Collected data entries:
┌──
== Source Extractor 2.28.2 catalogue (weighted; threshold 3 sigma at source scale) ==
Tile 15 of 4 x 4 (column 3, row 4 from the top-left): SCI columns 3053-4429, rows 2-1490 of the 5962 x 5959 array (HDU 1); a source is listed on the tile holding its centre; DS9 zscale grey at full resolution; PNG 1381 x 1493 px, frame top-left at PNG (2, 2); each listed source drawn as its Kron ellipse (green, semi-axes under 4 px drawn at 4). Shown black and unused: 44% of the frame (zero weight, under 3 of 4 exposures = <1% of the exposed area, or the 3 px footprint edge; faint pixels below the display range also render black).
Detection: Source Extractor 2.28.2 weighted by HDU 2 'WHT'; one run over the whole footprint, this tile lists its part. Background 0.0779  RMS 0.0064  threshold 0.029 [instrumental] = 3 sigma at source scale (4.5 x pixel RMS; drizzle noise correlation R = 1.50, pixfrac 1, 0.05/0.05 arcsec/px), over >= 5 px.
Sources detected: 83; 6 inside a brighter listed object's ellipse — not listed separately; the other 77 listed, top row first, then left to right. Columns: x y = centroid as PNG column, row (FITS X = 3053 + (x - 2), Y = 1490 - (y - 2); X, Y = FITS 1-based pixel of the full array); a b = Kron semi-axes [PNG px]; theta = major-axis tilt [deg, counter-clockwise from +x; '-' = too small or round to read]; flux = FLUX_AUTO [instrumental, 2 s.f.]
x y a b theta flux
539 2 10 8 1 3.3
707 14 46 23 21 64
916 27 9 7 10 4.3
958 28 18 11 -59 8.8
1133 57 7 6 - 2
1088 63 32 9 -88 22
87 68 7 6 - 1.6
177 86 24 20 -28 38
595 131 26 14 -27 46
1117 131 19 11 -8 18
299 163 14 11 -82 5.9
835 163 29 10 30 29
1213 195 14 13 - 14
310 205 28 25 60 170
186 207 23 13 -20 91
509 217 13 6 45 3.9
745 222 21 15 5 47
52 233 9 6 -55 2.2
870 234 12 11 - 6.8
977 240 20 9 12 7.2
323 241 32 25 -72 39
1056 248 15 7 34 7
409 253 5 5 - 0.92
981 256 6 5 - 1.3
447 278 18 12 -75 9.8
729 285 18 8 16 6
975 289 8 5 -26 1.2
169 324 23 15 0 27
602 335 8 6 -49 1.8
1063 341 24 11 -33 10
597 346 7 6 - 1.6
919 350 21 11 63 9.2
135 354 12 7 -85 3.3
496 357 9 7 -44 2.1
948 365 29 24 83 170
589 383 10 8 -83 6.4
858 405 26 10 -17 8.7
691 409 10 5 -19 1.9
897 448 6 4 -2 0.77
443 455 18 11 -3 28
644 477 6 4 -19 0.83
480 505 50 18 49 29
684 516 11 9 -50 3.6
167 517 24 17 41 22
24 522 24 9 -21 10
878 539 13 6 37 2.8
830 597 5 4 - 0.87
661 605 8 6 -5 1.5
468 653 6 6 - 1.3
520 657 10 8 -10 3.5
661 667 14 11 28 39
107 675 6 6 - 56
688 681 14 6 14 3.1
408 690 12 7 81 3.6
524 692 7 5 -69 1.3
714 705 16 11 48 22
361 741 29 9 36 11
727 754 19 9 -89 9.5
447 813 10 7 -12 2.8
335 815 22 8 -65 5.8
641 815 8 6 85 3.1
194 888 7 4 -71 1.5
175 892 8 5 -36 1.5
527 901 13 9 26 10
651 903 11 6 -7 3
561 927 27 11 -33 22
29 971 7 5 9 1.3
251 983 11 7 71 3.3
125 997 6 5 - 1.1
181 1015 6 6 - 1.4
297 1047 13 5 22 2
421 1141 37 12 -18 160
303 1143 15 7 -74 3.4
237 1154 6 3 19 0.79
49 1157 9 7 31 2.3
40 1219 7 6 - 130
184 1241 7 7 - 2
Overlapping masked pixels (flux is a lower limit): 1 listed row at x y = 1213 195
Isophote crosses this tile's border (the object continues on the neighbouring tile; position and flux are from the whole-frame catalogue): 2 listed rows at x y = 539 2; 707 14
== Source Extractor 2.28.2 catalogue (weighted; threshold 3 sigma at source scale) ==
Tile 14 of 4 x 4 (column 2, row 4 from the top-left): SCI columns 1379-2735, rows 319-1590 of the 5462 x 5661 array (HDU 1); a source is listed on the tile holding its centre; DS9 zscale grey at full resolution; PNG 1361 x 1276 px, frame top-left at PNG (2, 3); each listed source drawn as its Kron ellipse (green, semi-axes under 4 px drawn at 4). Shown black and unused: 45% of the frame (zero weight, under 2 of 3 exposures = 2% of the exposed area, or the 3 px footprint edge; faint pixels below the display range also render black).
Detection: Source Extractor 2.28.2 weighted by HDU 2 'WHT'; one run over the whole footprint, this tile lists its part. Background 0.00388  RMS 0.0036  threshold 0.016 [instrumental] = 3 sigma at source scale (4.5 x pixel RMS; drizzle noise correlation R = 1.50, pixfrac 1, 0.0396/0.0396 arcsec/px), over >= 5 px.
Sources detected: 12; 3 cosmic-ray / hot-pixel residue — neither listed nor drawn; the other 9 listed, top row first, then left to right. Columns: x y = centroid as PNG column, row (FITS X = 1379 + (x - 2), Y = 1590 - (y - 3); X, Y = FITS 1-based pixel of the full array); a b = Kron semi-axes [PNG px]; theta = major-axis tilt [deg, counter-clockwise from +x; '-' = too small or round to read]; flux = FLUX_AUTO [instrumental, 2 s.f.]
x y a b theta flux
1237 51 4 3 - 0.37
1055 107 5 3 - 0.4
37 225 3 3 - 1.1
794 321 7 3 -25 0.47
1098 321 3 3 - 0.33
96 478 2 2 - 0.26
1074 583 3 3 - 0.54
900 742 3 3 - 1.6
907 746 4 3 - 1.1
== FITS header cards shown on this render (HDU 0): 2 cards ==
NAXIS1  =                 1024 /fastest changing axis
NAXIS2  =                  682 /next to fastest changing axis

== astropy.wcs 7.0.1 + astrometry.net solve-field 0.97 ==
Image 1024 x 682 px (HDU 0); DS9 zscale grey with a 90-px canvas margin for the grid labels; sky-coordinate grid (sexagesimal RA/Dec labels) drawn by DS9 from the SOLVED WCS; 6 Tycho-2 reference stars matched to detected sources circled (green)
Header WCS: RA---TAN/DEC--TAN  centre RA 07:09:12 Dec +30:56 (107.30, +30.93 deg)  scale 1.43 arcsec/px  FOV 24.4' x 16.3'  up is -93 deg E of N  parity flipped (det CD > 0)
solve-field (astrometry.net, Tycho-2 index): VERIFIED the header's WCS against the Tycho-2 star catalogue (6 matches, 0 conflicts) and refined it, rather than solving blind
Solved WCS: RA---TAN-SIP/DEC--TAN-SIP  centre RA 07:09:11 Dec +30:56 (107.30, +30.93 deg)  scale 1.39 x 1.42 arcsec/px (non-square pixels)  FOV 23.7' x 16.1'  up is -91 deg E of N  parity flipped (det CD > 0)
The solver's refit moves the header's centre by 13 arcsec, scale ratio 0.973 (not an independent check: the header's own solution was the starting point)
└──
◆ **EXERCISE GOAL**
List every line of the records above that contains the string "noise".

◆ **REPLY**
Detection: Source Extractor 2.28.2 weighted by HDU 2 'WHT'; one run over the whole footprint, this tile lists its part. Background 0.0779  RMS 0.0064  threshold 0.029 [instrumental] = 3 sigma at source scale (4.5 x pixel RMS; drizzle noise correlation R = 1.50, pixfrac 1, 0.05/0.05 arcsec/px), over >= 5 px.
Detection: Source Extractor 2.28.2 weighted by HDU 2 'WHT'; one run over the whole footprint, this tile lists its part. Background 0.00388  RMS 0.0036  threshold 0.016 [instrumental] = 3 sigma at source scale (4.5 x pixel RMS; drizzle noise correlation R = 1.50, pixfrac 1, 0.0396/0.0396 arcsec/px), over >= 5 px.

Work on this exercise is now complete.